Texte à lire »
"""
Le Grand Départ de Bilbao marque également le retour sur la Grande Boucle d’Egan Bernal, le troisième ancien vainqueur de l’épreuve présent dans le peloton avec Jonas Vingegaard et Tadej Pogacar.
22 ÉQUIPES, LES COMPTES D’AVANT-TOUR
Si la liste officielle des partants ne sera publiée que dans la journée de vendredi, les 22 équipes présentent des états de service très variés sur la Grande Boucle.
. Cinq d’entre elles (sous leurs différentes appellations tout au long de l’histoire de chaque structure) ont déjà remporté au moins une fois le Tour de France : Movistar et Ineos Grenadiers (7), Astana et UAE (2), Jumbo-Visma (1).
. Jumbo-Visma détient largement le record de victoires d’étapes : 70.
. L’équipe néerlandaise se classe 2e au décompte des participations (39), derrière Movistar (40) et devant Lotto-Dstny (36).
. Ineos Grenadiers mène le classement du nombre de jours avec le Maillot Jaune (91) devant Movistar (79) et Jumbo-Visma (45).
. Uno-X est la seule néophyte cette année, mais des habituées de la course n’ont encore jamais remporté d’étape (Intermarché-Circus-Wanty et Arkea-Samsic) ou porté le Maillot Jaune (Intermarché-Circus-Wanty, Arkea-Samsic, Bahrain Victorious et Israel-Premier Tech).
QUI POUR LE PREMIER MAILLOT JAUNE ?
"""
Informations sources »
"""
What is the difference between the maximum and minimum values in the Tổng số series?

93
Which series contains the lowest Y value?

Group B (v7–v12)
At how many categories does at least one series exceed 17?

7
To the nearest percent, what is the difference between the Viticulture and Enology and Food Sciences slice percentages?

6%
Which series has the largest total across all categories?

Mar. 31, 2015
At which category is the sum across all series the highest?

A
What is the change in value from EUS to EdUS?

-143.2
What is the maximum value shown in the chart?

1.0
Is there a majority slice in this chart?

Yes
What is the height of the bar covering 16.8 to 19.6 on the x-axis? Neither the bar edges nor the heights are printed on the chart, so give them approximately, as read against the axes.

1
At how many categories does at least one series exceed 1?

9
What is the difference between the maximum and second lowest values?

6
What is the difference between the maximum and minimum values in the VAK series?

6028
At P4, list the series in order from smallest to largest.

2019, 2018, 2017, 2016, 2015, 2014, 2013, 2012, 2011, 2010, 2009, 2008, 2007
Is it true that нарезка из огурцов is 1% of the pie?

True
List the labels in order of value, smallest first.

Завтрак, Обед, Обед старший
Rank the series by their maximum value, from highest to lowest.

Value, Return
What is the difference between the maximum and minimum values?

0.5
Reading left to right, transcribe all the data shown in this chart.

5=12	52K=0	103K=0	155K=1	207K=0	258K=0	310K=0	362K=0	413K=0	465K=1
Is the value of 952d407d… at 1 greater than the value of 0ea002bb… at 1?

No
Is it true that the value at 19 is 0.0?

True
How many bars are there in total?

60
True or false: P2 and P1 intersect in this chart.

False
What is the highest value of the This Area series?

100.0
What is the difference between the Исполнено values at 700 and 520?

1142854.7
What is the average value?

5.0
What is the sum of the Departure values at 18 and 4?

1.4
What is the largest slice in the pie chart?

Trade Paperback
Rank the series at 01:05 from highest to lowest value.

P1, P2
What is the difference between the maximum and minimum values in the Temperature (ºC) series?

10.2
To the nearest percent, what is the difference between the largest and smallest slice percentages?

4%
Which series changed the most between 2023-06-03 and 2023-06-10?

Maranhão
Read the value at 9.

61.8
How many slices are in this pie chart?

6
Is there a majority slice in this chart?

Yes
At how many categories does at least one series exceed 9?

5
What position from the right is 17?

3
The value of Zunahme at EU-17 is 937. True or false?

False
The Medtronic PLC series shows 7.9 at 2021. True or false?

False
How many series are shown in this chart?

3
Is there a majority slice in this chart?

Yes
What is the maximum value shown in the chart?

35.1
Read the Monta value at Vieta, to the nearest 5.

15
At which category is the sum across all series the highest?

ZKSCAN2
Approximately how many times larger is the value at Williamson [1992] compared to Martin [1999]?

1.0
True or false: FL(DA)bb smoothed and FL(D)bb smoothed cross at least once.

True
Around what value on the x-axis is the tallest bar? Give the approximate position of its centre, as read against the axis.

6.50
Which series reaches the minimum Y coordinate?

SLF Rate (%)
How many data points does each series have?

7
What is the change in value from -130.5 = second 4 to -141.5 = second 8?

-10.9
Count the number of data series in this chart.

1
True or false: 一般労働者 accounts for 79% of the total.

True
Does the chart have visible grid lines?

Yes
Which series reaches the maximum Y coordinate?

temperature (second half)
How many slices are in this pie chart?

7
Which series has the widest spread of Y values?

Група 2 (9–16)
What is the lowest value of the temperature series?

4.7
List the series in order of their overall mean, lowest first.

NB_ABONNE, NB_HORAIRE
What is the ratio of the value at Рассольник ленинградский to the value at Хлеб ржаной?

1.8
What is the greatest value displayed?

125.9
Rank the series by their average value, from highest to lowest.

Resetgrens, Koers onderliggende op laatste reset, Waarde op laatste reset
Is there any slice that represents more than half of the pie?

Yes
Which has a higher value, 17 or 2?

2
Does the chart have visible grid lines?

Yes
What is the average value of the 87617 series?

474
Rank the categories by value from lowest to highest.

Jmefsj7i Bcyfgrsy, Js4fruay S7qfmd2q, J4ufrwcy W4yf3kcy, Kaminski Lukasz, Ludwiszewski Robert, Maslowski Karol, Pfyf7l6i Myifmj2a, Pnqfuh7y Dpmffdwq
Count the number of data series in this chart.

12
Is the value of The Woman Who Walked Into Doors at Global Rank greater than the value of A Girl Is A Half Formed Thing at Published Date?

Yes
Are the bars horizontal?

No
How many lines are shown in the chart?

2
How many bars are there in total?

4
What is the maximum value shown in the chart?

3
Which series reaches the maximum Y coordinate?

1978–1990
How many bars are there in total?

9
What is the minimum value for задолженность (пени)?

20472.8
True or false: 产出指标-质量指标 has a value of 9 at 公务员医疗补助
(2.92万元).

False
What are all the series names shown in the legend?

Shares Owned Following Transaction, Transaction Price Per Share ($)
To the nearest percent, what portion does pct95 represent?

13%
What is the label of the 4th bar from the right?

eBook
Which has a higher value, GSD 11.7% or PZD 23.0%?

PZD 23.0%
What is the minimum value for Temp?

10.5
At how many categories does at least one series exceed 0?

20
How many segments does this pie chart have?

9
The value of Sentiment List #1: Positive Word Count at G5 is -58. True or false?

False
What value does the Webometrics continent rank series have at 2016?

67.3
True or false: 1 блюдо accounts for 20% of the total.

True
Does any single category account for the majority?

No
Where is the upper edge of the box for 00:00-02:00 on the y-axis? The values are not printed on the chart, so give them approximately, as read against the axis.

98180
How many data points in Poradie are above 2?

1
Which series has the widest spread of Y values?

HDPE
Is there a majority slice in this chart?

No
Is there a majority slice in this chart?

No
"""
Consigne à suivre »
Recopiez à l'identique le passage de l'extrait sur le Tour de France allant de « 22 ÉQUIPES, LES » à « la Grande Boucle. ». Servez-vous uniquement de l'extrait sur le Tour de France.

Résultat obtenu »
22 ÉQUIPES, LES COMPTES D’AVANT-TOUR
Si la liste officielle des partants ne sera publiée que dans la journée de vendredi, les 22 équipes présentent des états de service très variés sur la Grande Boucle.